The difficulty with this theory of liability is that there is no evidence whatever of any default upon the part of defendant justifying the imposition of payment of any amount beyond the penalty of its bond. While it is true that when this suit was begun defendant knew that there were many claimants whose money it was claimed had never been transmitted by Pati & Son, no action was begun by any of them until the present suit was started, more than five years after the bankers absconded. It does not appear when or how defendant first learned of the bankers’ disappearance. It is not shown that defendant had access at any time to the bankers’ books or papers, or had any means of ascertaining how well founded were the claims *134asserted against them. It is not even proven that the bankers' kept books or data from which the justice of the claims could have been verified or their total amount determined. There is no proof that defendant at any time before the coming in of the referee’s report herein knew, should have known, or had reason to believe, that the valid claims against the bankers exceeded $15,000. It is quite true that defendant cpuld have deposited the sum of $15,000 in court subject to the final judgment in the action, and thereupon obtained a temporary injunction restraining creditors of the principal from bringing individual suits against it, relegating them to the fund for payment. (Illinois Surety Company v. Mattone, 138 App. Div. 177.) But that imposes no duty on the surety so to do, unless it knows or has means of knowing that the aggregate of the valid, fixed and undisputed claims against the principal, within the scope of the bond, exceeds the penalty thereof. In such a case, if the surety retained the amount of the bond and failed to deposit it in court, where it might earn interest, I would think it equitable that it should be charged with interest. But that is not the case at bar.
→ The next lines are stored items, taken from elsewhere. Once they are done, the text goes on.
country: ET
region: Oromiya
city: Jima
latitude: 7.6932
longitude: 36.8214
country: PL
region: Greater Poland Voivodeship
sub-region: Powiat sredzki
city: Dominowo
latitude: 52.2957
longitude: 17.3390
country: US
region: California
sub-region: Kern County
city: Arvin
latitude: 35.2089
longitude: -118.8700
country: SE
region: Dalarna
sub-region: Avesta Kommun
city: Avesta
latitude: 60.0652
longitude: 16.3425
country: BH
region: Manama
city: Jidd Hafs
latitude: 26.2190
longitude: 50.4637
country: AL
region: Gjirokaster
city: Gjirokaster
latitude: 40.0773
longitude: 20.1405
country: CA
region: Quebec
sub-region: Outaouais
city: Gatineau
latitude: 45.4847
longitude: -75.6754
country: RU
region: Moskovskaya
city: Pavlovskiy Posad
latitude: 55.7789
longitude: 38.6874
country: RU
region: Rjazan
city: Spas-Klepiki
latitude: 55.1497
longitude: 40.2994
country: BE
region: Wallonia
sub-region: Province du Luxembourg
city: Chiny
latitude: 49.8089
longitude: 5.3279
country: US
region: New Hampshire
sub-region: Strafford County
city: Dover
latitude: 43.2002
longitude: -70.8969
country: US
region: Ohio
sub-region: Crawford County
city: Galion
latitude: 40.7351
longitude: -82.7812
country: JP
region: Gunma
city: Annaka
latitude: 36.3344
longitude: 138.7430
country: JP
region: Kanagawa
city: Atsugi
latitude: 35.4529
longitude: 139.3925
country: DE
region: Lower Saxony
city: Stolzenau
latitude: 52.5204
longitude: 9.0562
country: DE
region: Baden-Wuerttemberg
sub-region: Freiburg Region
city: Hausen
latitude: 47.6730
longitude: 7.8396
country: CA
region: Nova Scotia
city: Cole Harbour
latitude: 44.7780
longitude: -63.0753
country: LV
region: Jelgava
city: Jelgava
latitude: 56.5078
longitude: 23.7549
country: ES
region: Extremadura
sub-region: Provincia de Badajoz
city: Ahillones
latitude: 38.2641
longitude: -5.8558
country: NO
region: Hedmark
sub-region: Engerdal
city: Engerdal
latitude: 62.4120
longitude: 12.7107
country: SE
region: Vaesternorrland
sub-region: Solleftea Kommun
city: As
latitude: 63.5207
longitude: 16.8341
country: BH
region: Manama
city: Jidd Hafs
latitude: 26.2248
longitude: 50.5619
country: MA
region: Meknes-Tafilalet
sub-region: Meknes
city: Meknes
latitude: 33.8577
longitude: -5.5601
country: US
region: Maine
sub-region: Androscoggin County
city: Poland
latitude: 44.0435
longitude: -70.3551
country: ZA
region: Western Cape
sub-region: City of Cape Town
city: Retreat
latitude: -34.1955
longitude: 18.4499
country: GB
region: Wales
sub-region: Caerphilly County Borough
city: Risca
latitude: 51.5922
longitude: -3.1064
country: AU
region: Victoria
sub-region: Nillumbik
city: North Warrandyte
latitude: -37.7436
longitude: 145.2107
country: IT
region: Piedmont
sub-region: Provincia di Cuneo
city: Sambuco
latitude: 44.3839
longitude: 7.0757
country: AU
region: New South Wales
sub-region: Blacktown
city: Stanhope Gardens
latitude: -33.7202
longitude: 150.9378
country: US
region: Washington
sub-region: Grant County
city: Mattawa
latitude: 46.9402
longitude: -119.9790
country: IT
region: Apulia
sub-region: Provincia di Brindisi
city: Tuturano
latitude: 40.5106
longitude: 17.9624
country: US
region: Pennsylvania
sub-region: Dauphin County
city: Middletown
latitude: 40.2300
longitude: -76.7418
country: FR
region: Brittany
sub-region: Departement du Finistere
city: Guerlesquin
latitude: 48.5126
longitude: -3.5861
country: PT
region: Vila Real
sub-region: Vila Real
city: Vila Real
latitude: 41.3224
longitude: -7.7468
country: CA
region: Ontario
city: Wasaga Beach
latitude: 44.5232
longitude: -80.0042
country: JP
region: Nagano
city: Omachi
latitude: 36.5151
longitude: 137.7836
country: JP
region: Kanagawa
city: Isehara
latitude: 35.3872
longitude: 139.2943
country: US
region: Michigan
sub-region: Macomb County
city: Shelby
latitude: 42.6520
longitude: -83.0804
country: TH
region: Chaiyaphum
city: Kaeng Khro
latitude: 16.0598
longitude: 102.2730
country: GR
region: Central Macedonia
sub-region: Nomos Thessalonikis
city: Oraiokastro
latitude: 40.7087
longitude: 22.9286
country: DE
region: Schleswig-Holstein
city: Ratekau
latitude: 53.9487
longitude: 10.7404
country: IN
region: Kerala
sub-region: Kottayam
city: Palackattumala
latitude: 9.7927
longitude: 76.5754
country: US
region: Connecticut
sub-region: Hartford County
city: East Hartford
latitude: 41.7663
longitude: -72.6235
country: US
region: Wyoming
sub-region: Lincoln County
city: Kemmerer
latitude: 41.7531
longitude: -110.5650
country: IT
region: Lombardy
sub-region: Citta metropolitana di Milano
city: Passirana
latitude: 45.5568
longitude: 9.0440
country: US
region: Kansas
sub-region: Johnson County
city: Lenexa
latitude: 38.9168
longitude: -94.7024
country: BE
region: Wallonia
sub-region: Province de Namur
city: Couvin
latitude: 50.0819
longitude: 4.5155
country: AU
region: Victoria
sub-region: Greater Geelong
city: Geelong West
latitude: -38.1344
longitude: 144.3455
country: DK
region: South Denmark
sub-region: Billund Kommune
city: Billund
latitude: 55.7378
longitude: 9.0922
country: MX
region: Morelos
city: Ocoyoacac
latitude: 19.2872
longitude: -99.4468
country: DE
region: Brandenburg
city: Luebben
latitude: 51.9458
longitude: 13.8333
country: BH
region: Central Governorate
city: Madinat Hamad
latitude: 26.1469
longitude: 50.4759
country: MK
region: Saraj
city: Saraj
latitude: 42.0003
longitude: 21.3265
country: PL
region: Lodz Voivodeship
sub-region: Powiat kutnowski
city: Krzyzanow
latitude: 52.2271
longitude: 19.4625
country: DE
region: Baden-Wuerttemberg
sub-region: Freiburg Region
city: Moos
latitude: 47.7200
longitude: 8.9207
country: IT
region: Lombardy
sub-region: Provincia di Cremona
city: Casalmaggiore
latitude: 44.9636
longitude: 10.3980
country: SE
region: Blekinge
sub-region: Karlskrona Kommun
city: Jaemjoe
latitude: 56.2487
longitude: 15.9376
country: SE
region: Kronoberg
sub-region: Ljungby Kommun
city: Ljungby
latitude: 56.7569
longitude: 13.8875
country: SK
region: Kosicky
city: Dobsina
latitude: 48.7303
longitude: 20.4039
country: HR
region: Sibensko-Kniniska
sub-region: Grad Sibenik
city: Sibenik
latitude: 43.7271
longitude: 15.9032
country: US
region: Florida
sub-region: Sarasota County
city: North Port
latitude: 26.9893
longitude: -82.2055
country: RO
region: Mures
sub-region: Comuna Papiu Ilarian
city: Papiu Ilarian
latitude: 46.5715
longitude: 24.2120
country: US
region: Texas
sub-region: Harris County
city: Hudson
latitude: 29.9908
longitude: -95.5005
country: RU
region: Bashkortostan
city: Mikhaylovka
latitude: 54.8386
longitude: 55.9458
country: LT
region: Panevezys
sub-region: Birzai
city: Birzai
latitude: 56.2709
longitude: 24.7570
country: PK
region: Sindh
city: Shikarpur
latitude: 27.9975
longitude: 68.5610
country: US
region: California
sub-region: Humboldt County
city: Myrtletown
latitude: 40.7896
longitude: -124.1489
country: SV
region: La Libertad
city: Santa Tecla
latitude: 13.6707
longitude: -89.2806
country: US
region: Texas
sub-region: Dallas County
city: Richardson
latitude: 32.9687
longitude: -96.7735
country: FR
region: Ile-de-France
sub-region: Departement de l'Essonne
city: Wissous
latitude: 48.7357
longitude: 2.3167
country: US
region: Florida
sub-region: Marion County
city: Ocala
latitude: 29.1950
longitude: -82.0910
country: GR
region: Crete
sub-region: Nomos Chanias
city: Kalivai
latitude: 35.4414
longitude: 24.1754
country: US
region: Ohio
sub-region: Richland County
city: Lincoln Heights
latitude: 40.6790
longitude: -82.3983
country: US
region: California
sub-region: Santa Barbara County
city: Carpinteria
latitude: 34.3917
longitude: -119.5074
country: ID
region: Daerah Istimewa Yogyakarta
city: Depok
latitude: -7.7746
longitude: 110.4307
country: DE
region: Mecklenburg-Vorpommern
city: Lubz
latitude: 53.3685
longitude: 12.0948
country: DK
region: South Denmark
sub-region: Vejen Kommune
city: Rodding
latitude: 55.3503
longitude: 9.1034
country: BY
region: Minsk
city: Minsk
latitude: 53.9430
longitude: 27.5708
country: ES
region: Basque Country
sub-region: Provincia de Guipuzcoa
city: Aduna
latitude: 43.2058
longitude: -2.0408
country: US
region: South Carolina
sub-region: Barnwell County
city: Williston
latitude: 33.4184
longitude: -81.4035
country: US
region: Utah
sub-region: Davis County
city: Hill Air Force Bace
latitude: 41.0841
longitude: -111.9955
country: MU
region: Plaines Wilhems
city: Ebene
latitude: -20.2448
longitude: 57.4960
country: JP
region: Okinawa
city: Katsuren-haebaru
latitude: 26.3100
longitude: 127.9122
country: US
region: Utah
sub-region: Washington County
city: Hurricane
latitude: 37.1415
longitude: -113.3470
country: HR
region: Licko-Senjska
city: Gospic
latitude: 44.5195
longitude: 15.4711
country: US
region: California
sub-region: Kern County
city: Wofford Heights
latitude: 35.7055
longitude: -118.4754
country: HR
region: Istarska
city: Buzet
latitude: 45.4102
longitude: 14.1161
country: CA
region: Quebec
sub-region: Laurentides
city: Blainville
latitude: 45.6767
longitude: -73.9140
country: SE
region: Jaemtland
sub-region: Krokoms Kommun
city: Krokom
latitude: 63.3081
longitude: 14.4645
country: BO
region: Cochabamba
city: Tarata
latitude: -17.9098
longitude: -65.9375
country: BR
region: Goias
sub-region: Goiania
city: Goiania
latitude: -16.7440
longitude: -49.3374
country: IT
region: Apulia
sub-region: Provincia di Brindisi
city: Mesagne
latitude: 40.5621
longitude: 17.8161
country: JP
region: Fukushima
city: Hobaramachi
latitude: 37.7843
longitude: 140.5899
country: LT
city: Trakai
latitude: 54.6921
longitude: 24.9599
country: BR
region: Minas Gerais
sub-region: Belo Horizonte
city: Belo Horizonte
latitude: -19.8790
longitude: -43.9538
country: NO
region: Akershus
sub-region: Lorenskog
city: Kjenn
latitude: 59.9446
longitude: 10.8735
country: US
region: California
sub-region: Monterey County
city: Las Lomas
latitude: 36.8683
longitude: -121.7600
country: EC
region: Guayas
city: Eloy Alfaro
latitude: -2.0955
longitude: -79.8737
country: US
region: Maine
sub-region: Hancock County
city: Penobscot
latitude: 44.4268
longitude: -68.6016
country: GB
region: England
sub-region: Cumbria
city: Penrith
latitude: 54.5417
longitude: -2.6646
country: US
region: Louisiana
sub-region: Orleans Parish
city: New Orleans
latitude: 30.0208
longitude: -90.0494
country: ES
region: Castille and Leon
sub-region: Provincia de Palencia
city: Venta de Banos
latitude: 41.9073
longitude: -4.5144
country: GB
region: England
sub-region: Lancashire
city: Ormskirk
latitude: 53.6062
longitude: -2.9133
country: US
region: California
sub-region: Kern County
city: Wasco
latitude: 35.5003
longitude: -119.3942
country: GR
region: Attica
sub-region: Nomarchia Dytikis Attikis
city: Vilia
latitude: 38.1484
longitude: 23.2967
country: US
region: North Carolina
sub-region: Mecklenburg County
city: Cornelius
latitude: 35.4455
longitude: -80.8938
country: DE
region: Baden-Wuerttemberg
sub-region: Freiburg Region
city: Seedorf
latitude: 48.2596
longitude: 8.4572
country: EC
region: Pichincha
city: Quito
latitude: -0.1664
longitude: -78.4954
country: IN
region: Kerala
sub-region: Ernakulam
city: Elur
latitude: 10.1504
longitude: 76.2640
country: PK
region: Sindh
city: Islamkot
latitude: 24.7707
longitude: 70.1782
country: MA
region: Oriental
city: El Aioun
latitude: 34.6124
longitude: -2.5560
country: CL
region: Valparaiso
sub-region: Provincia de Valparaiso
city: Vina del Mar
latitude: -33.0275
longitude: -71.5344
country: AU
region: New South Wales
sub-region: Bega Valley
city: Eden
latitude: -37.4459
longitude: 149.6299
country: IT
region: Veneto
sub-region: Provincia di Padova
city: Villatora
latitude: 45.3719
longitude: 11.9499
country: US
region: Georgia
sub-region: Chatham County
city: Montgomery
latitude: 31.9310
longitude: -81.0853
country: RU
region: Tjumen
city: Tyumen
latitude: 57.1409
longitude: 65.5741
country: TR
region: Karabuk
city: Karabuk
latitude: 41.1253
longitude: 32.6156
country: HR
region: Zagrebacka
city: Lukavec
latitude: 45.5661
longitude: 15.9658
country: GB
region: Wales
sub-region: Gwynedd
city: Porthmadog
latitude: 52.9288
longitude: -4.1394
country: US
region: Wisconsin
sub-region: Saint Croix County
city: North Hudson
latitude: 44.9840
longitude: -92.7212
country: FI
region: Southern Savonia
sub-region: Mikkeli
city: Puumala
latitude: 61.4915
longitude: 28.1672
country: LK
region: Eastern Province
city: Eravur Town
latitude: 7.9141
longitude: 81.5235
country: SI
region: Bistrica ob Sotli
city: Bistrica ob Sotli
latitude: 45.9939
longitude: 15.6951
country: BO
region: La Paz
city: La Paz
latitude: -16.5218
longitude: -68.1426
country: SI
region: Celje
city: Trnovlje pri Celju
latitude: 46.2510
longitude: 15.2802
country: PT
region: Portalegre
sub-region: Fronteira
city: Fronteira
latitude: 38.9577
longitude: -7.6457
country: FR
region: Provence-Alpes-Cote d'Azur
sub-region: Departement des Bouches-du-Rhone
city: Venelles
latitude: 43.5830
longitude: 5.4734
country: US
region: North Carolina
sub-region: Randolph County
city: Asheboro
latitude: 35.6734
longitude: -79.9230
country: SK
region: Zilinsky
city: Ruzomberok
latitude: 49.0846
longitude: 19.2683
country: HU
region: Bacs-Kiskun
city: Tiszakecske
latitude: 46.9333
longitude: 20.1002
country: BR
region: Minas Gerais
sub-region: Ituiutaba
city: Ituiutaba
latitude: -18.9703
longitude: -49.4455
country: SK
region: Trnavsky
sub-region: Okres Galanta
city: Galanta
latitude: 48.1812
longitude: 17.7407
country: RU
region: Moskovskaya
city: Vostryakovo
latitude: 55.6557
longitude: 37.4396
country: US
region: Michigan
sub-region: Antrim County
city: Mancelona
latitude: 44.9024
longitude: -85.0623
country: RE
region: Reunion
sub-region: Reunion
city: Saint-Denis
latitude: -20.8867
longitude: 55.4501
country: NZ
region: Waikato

The form in which this action was brought was settled and affirmed in Guffanti v. National Surety Company (196 N. Y. 452). Under it the judgment directs the payment by defendant to the individual creditors of their pro rata share of the amount of the bond, so that each claim required-proof peculiar to itself. Each claimant must prove not only the deposit of the money for transmission abroad but the failure so to transmit. It was such failure for which defendant held itself ready to indemnify the creditors of the principal, but only up to a maximum amount of $15,000. This is its sole liability for the default of the principal. To impose an obligation upon it beyond that amount, whether in the form of interest thereupon or otherwise, can only be justified when there has been a default upon the part of the surety itself. Of that there is no proof in this case.

The decision and judgment will, therefore, be modified by striking out the award against defendant of interest to the amount of $7,200, thus reducing the judgment to $15,000, and by reducing the payments to the claimants proportionally. *135As thus modified the judgment will he affirmed, with costs to appellant payable out of the $15,000 fund.

Clarke, P. J., Laughlin, Scott and Page, JJ., concurred.

Judgment modified as stated in opinion, and as modified affirmed, with costs to appellant payable out of the $15,000 fund. Order to be settled on notice.